In [3]:
import pandas as pd
import numpy as np

from sklearn.preprocessing import StandardScaler, OneHotEncoder, OrdinalEncoder
from sklearn.compose import ColumnTransformer
from sklearn.pipeline import Pipeline
from sklearn.impute import SimpleImputer
from sklearn.linear_model import LinearRegression


import sys
import os

import sys
import os
sys.path.append(os.path.abspath("../.."))

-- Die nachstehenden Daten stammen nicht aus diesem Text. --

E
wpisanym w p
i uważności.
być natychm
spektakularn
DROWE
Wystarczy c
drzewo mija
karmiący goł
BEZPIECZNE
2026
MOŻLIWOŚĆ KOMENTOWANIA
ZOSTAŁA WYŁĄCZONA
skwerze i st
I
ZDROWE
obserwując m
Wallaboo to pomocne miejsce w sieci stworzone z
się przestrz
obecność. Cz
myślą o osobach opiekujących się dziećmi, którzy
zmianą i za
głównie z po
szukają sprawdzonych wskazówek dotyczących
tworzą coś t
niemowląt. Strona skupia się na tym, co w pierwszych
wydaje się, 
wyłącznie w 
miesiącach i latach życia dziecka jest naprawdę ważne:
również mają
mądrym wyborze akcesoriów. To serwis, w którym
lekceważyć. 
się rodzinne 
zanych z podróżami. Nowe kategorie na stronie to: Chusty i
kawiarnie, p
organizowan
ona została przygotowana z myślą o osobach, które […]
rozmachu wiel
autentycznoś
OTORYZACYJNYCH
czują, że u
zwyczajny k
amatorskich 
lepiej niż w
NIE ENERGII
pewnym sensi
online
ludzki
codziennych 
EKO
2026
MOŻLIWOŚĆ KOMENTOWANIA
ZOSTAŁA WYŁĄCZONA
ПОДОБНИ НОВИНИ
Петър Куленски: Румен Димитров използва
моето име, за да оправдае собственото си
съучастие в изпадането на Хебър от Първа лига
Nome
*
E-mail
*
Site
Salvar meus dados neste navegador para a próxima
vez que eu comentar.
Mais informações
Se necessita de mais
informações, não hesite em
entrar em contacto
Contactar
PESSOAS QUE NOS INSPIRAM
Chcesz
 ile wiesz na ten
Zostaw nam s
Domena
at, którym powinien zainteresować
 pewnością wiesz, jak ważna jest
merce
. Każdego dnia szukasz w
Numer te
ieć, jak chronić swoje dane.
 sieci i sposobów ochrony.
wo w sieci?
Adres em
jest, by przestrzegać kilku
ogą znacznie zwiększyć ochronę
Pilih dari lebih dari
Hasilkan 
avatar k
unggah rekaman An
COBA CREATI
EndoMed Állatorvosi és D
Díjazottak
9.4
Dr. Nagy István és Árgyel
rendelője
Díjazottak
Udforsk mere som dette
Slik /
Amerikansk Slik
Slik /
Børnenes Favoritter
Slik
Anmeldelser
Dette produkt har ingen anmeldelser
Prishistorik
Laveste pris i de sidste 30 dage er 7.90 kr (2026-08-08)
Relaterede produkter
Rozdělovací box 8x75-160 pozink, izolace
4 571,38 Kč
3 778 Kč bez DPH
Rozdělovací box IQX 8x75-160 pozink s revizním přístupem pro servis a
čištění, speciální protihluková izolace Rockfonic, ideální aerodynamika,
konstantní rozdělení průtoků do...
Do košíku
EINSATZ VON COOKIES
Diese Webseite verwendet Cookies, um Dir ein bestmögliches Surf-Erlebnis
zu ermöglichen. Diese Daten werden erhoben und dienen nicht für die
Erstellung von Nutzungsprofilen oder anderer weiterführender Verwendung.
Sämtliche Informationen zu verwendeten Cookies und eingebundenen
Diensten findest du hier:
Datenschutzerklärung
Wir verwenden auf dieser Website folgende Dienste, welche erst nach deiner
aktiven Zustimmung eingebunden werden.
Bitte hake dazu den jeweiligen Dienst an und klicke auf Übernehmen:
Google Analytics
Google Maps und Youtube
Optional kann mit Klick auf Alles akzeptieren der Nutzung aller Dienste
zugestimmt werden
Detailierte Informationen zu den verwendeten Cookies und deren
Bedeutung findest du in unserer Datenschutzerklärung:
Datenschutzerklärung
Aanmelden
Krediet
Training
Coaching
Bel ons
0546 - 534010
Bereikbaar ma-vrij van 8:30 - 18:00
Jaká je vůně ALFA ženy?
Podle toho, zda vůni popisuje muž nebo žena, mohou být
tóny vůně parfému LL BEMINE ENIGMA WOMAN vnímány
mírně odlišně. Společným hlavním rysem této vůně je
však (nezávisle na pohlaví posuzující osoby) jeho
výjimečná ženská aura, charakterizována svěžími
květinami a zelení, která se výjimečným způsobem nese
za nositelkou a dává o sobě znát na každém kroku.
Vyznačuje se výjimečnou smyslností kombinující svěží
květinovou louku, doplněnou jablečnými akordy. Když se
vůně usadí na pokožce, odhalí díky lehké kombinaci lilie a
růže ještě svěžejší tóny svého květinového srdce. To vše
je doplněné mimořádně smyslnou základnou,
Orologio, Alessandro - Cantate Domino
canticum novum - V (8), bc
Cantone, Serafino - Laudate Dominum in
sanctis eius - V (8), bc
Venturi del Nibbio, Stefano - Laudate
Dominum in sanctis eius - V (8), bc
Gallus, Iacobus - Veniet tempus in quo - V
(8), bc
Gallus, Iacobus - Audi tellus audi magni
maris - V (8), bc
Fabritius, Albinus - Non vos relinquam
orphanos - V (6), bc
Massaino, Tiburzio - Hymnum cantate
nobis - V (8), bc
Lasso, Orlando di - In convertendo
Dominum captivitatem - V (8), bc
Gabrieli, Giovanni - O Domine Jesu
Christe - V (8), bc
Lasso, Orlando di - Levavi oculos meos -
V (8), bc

from Preprocessing.imputation import get_imputation_maps, apply_imputation
from Preprocessing.preprocessing_pipeline_impute import preprocessing_pipeline
from Preprocessing.preprocessing_pipeline_segment import preprocessing_pipeline_segment
from Preprocessing.split import split_data
from eval_call import evaluate_model

In [4]:
def main():
    df = preprocessing_pipeline('../../data.csv') 
    #df = preprocessing_pipeline_segment(df)
    X_train, X_test, y_train, y_test , X,y, categorical_features , numeric_features = split_data(df)
    print("Fehlende Werte vor Imputation:")
    print('fuel_consumption:')
    print(X_train['fuel_consumption_l_100km'].isna().sum(), "in X_train")
    print(X_test['fuel_consumption_l_100km'].isna().sum(), "in X_test")
    print('power_ps:')
    print(X_train['power_ps'].isna().sum(), "in X_train")
    print(X_test['power_ps'].isna().sum(), "in X_test")
    print('-'*30)
    
    # Mapping aus dem Trainingsset lernen
    fuel_maps = get_imputation_maps(X_train, target_col='fuel_consumption_l_100km')
    ps_maps = get_imputation_maps(X_train, target_col='power_ps')

    
    # Mapping auf Trainings- und Testdaten anwenden
    X_train = apply_imputation(X_train, target_col='fuel_consumption_l_100km', maps=fuel_maps)
    X_test = apply_imputation(X_test, target_col='fuel_consumption_l_100km', maps=fuel_maps)
    X_train = apply_imputation(X_train, target_col='power_ps', maps=ps_maps)
    X_test = apply_imputation(X_test, target_col='power_ps', maps=ps_maps)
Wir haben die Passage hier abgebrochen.